|
楼主 |
发表于 2018-4-17 08:50:51
|
显示全部楼层
我所亲历的文革(八)
导言:我本不愿回忆这梦魇般的经历,但文革运动彻底改写了我的人生轨迹,牛街文革冤狱改变了我一生的命运。
一九六八年一月十七日凌晨五点左右,我正在牛街礼拜寺前院的小北屋和几个“红联造”的战士和衣而眠,睡意正酣。突然,一个男人扯着嗓子几近声嘶力竭的呼喊声猛然把我惊醒:“紧急呼吁,紧急呼吁,牛街革命群众赶快到礼拜寺来......”,这充满紧迫急切的声音通过架在树上的高音喇叭撕裂了冬夜的苍穹,击碎了拂晓的宁静。
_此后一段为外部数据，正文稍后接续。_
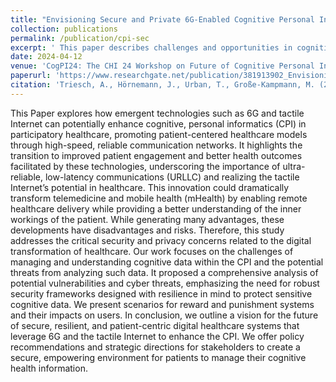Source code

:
 ```yaml
---
title: "Envisioning Secure and Private 6G-Enabled Cognitive Personal Informatics"
collection: publications
permalink: /publication/cpi-sec
excerpt: ' This paper describes challenges and opportunities in cognitive personal informatics'
date: 2024-04-12
venue: 'CogPI24: The CHI 24 Workshop on Future of Cognitive Personal Informatics'
paperurl: 'https://www.researchgate.net/publication/381913902_Envisioning_Secure_and_Private_6G-Enabled_Cognitive_Personal_Informatics'
citation: 'Triesch, A., Hörnemann, J., Urban, T., Große-Kampmann, M. (2024 May).Envisioning Secure and Private 6G-Enabled Cognitive Personal Informatics. In Proceedings of the CHI 24 Workshop on Future of Cognitive Personal Informatics'
---
```


This Paper explores how emergent technologies such as 6G and tactile Internet can potentially enhance cognitive, personal informatics (CPI) in participatory healthcare, promoting patient-centered healthcare models through high-speed, reliable communication networks. It highlights the transition to improved patient engagement and better health outcomes facilitated by these technologies, underscoring the importance of ultra-reliable, low-latency communications (URLLC) and realizing the tactile Internet’s potential in healthcare. This innovation could dramatically transform telemedicine and mobile health (mHealth) by enabling remote healthcare delivery while providing a better understanding of the inner workings of the patient. While generating many advantages, these developments have disadvantages and risks. Therefore, this study addresses the critical security and privacy concerns related to the digital transformation of healthcare. Our work focuses on the challenges of managing and understanding cognitive data within the CPI and the potential threats from analyzing such data. It proposed a comprehensive analysis of potential vulnerabilities and cyber threats, emphasizing the need for robust security frameworks designed with resilience in mind to protect sensitive cognitive data. We present scenarios for reward and punishment systems and their impacts on users. In conclusion, we outline a vision for the future of secure, resilient, and patient-centric digital healthcare systems that leverage 6G and the tactile Internet to enhance the CPI. We offer policy recommendations and strategic directions for stakeholders to create a secure, empowering environment for patients to manage their cognitive health information.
像平地一声炸雷“隆隆”滚过了牛街的大街小巷,惊醒了沉睡中的千家万户。屋里的所有人几乎都同时翻身坐了起来,面面相觑,不知道发生了什么事。喇叭里的“来”字刚刚响过,声音却戛然而止,头顶上一盏亮着的灯泡也霎时熄灭了,周围的一切顿时陷入了黑暗之中。
我的胸口紧张的突突直跳,大脑一片空白,来不及多想,就和屋里的几个学生一起冲了出去。漆黑如墨的礼拜寺前院,笼罩着不可名状的寂静和恐怖,伴随着腊月里彻骨的严寒从四周挤压过来,让人喘不过气来。睡眼惺忪的我茫然四顾,竖起耳朵极力捕捉着墙外街上的动静,力图尽快对眼前的形势做出判断,但四周除了瘆人的寂静就是黑暗,就像刚刚发生的一切只不过是一场噩梦。但时隔不久,院子里紧张跑动的身影、从远处隐隐约约传来的呐喊声,以及街上整齐划一的脚步声、口令声,都明白无误的告诉我,牛街有重大的事件发生了。
我一溜儿小跑,来到礼拜寺紧闭的南门,见到了和我一样不知所措的黄老志。他是北京第二机床厂的青年工人,也是牛街学生组织“红卫兵联合造反兵团”的热心支持者和参与者,从他的嘴里我才得知,牛街礼拜寺已经被人层层包围了。最先发现情况的是牛街马姓居民“阿路记”(昵称),他在第一时间火速赶到了礼拜寺,把这一消息通过扩音器广播了出去。但随后礼拜寺的电源就被人强行掐断了,显然,这是一次经过事先预谋和周密策划的行动。过了很长时间,我才得知其真相,原来这是一次由“北京市革委会”组织的围捕行动。他们连夜调集了“首都工代会”和“大专院校红代会”的两万多名群众组织成员,以抓捕“坏头头”金洪福和取缔“反动组织”的名义,趁着夜深人静,悄悄把牛街礼拜寺的周边街道围了个水泄不通。我周围的人早已不知去向,只有身边的黄老志还算镇静,他把寺门打开一道小缝儿,向外看了看,但并没有发现任何异常,于是就拉着我来到了外面的大街上。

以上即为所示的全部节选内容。